The 3851GT, despite its own history of wrecks, should set off an intense bidding war, experts predict.

“It could definitely go as high as $60 or $70 million,” Hagerty said.

Massini agreed, citing a recent private sale of a GTO in France for about $50 million. “This should be the same, if not more,” he said. “This is a public auction; it only takes two to tango.”

If this Ferrari doesn’t pull in stratospheric money, it could be because of the fatal crash, the only one involving a GTO. In October 1962, Henri Oreiller, a retired Olympic gold-medal skier, slammed the car into the side of a building during a race, crushing its right flank.
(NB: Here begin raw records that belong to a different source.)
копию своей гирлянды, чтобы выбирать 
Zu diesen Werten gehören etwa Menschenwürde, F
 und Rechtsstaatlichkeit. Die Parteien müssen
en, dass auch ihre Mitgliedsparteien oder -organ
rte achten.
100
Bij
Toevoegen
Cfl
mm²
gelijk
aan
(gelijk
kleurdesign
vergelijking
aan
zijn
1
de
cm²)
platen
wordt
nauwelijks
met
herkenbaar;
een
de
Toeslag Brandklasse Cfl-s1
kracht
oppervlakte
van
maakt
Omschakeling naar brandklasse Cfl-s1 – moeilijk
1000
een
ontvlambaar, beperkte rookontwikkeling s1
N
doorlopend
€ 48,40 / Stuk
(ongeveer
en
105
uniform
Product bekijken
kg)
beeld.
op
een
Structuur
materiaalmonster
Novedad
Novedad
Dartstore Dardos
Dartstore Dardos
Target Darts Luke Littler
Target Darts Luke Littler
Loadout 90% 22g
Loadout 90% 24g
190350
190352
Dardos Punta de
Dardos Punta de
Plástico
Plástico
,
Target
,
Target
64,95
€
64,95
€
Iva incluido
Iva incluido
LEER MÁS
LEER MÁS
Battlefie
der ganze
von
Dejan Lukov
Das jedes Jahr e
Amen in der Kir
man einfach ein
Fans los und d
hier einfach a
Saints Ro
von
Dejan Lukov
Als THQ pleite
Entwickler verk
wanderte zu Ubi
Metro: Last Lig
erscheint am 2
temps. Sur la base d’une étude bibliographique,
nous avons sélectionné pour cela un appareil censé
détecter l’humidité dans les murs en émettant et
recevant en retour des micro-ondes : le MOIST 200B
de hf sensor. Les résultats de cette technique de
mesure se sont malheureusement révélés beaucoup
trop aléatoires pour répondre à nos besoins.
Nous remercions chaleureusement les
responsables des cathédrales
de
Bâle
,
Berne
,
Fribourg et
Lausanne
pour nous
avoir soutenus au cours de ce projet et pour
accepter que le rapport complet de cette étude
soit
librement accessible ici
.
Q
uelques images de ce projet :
The Frenchman died a short time later in the hospital.

“But trust me, this isn’t the only classic car people have died in,” Hagerty said. “These (GTOs) are so rare, so sought-after, that it won’t stall the sale.”

Whatever this 250 GTO may lose in value because of Oreiller’s death, it may gain back with its provenance. After three owners in three years, Violati or his estate owned the car for 49 years, an irresistible attribute.

The ideal classic should be built in exceptionally small numbers; have few previous owners; include thoroughly cataloged repair and restoration receipts; documented regular — if sparing — use; and a unique ownership story.

“We’re getting to a new era of collecting,” said David Gooding, president and founder of Gooding & Co., a high-end auction house in Santa Monica. “When you’re talking about many, many millions of dollars, you see collectors get very picky. And they should.”